Effect of administration of moxifloxacin plus rifampin against Mycobacterium tuberculosis for 7 of 7 days versus 5 of 7 days in an in vitro pharmacodynamic system

Abstract

Some trials administered antituberculosis agents for 5 of 7 days (5/7-day regimen) to optimize adherence. Since moxifloxacin has a longer half-life than rifampin, rifampin concentrations are <1% of the maximum concentration in serum (C(max)) on day 6 and nondetectable on day 7, while concentrations of moxifloxacin remain and are able to induce error-prone replication. We determined if functional moxifloxacin monotherapy for 24 h/week caused resistance. In in vitro pharmacodynamic experiments, Mycobacterium tuberculosis was treated with mean area under the concentration-time curve (AUC) exposures for moxifloxacin and rifampin of 400 and 600 mg/kg/day and exposures equal to 1 standard deviation (SD) above and below the mean values. The drugs were administered on schedules of 7/7 days and 5/7 days. Over the 28-day experiments, bacteria were plated onto antibiotic-free agar to determine the effects of exposure and schedule on the total population. MICs were checked for emergence of resistance. At days 7 and 14, there was a 0.56- to 1.22-log(10)-CFU/ml greater cell kill with the 7/7-day regimen versus the 5/7-day regimen (low exposure). This difference was not seen for the larger exposures at day 21. At day 23, the low-exposure 5/7-day arm had breakthrough resistance, with the total count increasing to >2 log(10) CFU/ml above the low-exposure 7/7-day arm. Pharmacokinetic mismatching of drugs in the therapy of tuberculosis may result in emergence of resistance when a drug holiday is imposed during which there is functional monotherapy and where the remaining agent induces error-prone replication. This is particularly true for the portion of the population where the clearance is higher (1 SD above the mean).

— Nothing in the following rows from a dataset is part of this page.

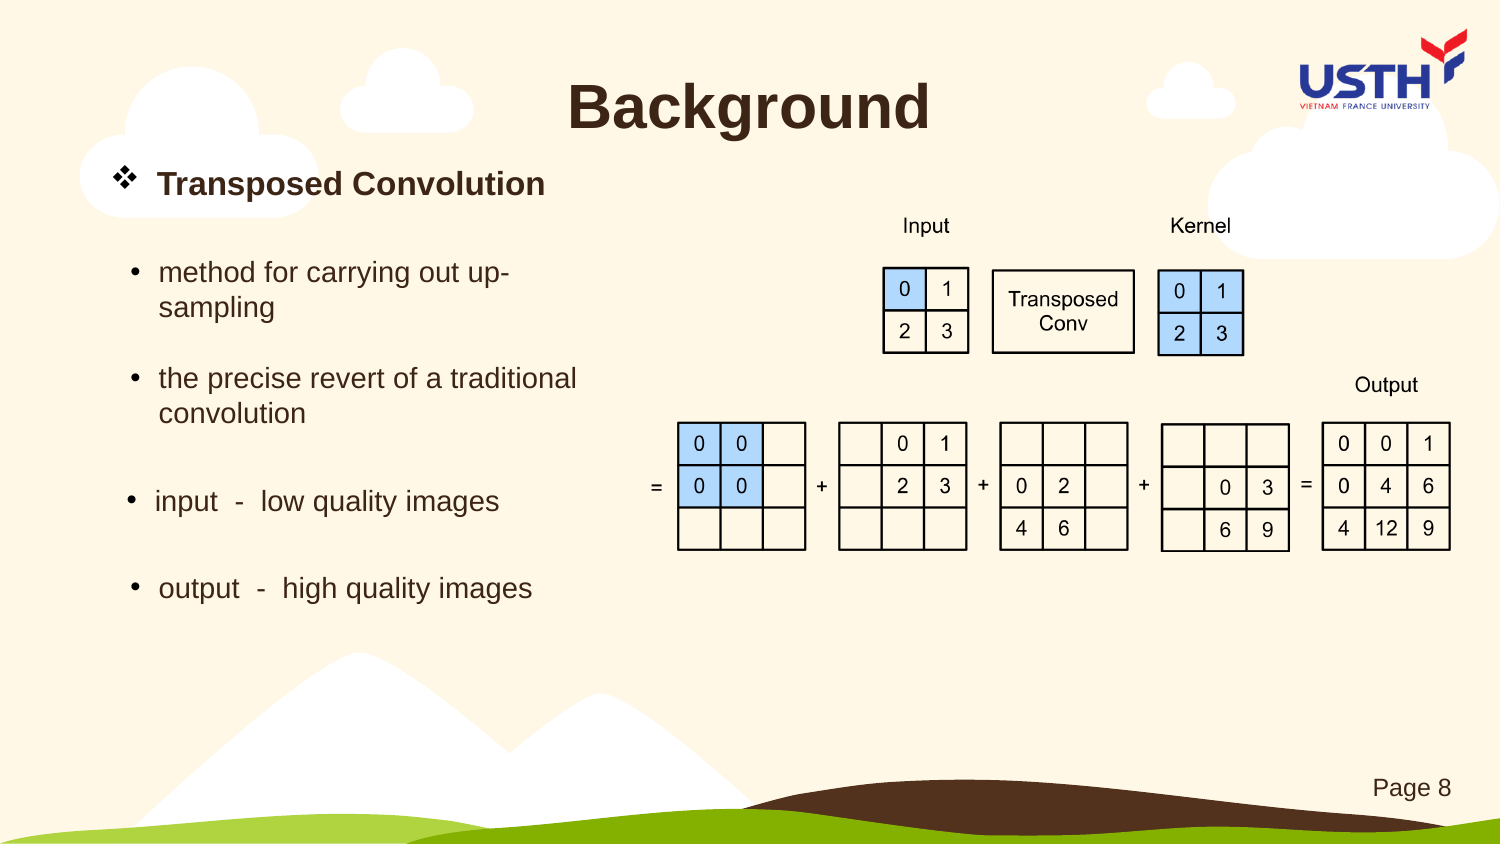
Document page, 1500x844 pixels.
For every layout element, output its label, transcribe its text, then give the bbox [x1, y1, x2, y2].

text_box method for carrying out up-sampling [115, 246, 632, 331]
picture [637, 202, 1454, 553]
text_box Page 8 [1357, 763, 1500, 809]
text_box the precise revert of a traditional convolution [115, 352, 632, 437]
picture [1290, 19, 1474, 118]
title Background [360, 68, 1140, 139]
text_box output - high quality images [115, 561, 642, 612]
text_box Transposed Convolution [94, 161, 823, 203]
text_box input - low quality images [111, 474, 632, 525]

Importance: Directly observed therapy is a cornerstone of treatment of Mycobacterium tuberculosis. Patients are often given a drug holiday to facilitate the direct observation of therapy. With rifampin and moxifloxacin, there is a discordance between the half-lives of these agents (1.9 versus 6.5 h when employed in combination). In addition, moxifloxacin induces error-prone replication in Mycobacterium tuberculosis. In this experiment, we demonstrate that the drug holiday (5 of 7 days of therapy [5/7-day regimen]) allows the emergence of resistance to moxifloxacin, which was not seen with 7/7-day therapy. If drug holidays are used, it is imperative to better match pharmacokinetics to minimize the risk of emergence of resistance.

FIG 1

Hollow fiber infection model system.

FIG 2

(A) First trial of moxifloxacin-plus-rifampin 7/7-day versus 5/7-day regimens. The AUC exposures in the symbol keys are the free AUC_{24 hs} that were infused into that particular hollow fiber system experimental arm on the days that the drugs were administered. (B) Second trial of moxifloxacin-plus-rifampin 7/7-day versus 5/7-day regimens. The AUC exposures in the figure legends are the free AUC_{24 hs} that were infused into that particular hollow fiber system experimental arm on the days that the drugs were administered. There is re-growth between day 23 and day 28, specifically in the lowest exposure group (arm E) in the experimental arm where the drugs were administered 5/7days. There was a 2.25 Log₁₀ (CFU/ml) difference between arms B and E, attributable to difference in administration schedule and weekly drug exposures. In arm E colonies recovered had a wild-type MIC for rifampin (0.03 mg/L), but increased 4-fold for moxifloxacin (0.25 to 1.0 mg/L).

FIG 3

Moxifloxacin and rifampin concentrations (μg/ml) for the successful arm (A; arm B) versus failure arm (B; arm E). Solid curves are the targeted concentration-time profiles to be simulated in the hollow fiber systems. The red triangles are the measured concentrations of the respective drugs over the first 72 h of each experiment.